When I look at Alex, sometimes I can still see the curious,
dreamy little boy, now a quasi-independent young man who laughs
too easily for some, but who finds inspiration in the smallest
things and produces beautiful work at art school. Although
he's in the world functioning as well or better than many
of his peers, one of the words I still hear used to describe
him is "eccentric", defined by Webster's as "something
or someone who moves in elliptical not concentric forms."
Part of my own work now is to better understand how and why
our cultural fear of the abnormal, i.e., the elliptical, hampers
acknowledgment and treatment for mental illness and deprives
all of us of life's fullness.
In prayer, I often picture the gifts of healing that Alex
and I have received as blessings that can travel across distance
and time.

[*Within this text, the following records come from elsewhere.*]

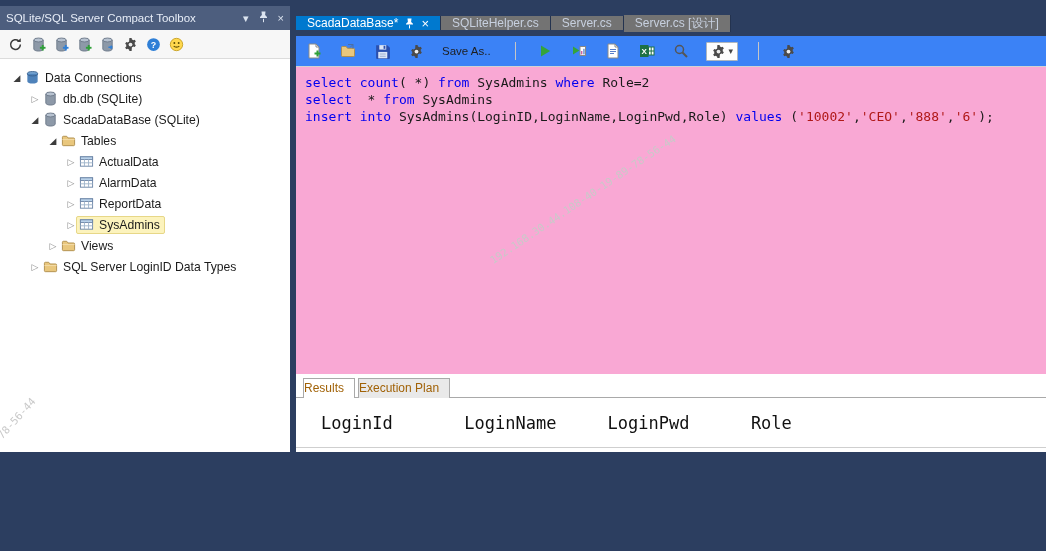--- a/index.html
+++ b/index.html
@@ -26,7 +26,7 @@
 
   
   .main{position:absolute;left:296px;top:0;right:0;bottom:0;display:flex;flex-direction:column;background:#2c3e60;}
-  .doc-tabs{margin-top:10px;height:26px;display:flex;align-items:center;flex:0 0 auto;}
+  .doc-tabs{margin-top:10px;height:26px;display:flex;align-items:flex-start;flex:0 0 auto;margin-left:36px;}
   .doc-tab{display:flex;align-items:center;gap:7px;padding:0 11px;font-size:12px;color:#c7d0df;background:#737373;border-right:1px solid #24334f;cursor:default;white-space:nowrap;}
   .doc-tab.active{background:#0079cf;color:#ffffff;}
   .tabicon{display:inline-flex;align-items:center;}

I then envision this healing touching my poor Grandpa,
then Dad and little sister. Each ended their life living in
a state of despair that is now just a distant memory to me.
Thinking of them, I feel both deep sorrow and joy. We had
finally broken the family taboo, Alex and I. We had asked
for and received help.
Victoria Costello has
diverse experience as a manager and fundraiser for nonprofit
organizations including the UN Population Program and National
Audubon Society and a decade working as an Emmy Award-winning
writer and producer for television. She also brings her
perspective as a beneficiary of therapists and spiritual
guides found, just in time, over the greater part of a lifetime.